──────── Information shown

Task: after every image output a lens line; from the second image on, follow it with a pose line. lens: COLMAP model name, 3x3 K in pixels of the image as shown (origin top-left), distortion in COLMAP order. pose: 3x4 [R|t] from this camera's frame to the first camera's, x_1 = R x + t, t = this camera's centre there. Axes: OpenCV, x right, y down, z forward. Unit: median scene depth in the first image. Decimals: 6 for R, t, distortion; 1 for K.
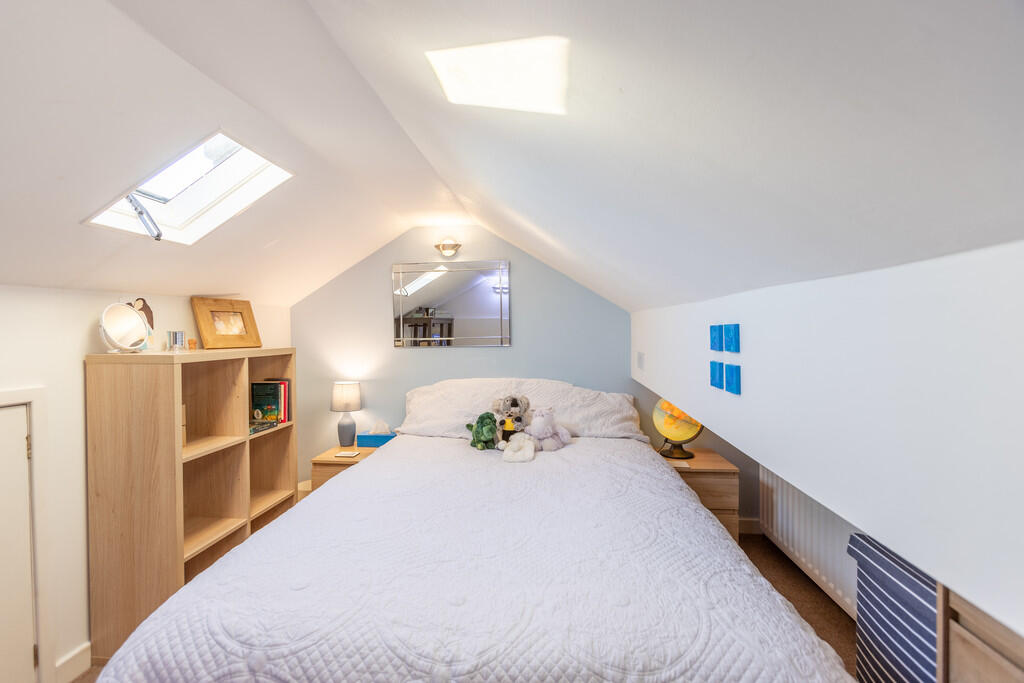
lens RADIAL K [[471.3, 0, 501.2], [0, 471.3, 336.8], [0, 0, 1]] dist [-0.012752, 0.011505]
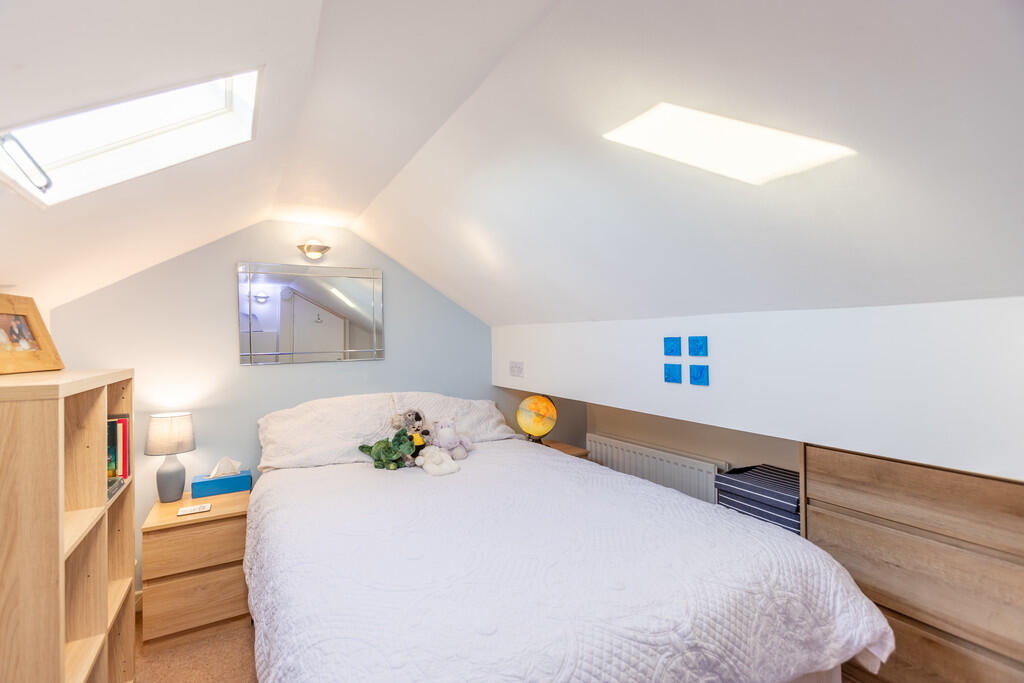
lens RADIAL K [[471.3, 0, 483.1], [0, 471.3, 335.7], [0, 0, 1]] dist [-0.012752, 0.011505]
pose [[0.798099, 0.005737, 0.602498, -0.462779], [0.013585, 0.999529, -0.027513, 0.000490], [-0.602373, 0.030143, 0.797646, 0.134207]]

────────────────

### Exercise description
Swap "distortion" for "distortion coefficients" wherever it occurs in the lines above, change nothing else, and leave the pictures out.

### Output below
Task: after every image output a lens line; from the second image on, follow it with a pose line. lens: COLMAP model name, 3x3 K in pixels of the image as shown (origin top-left), distortion coefficients in COLMAP order. pose: 3x4 [R|t] from this camera's frame to the first camera's, x_1 = R x + t, t = this camera's centre there. Axes: OpenCV, x right, y down, z forward. Unit: median scene depth in the first image. Decimals: 6 for R, t, distortion coefficients; 1 for K.
lens RADIAL K [[471.3, 0, 501.2], [0, 471.3, 336.8], [0, 0, 1]] dist [-0.012752, 0.011505]
lens RADIAL K [[471.3, 0, 483.1], [0, 471.3, 335.7], [0, 0, 1]] dist [-0.012752, 0.011505]
pose [[0.798099, 0.005737, 0.602498, -0.462779], [0.013585, 0.999529, -0.027513, 0.000490], [-0.602373, 0.030143, 0.797646, 0.134207]]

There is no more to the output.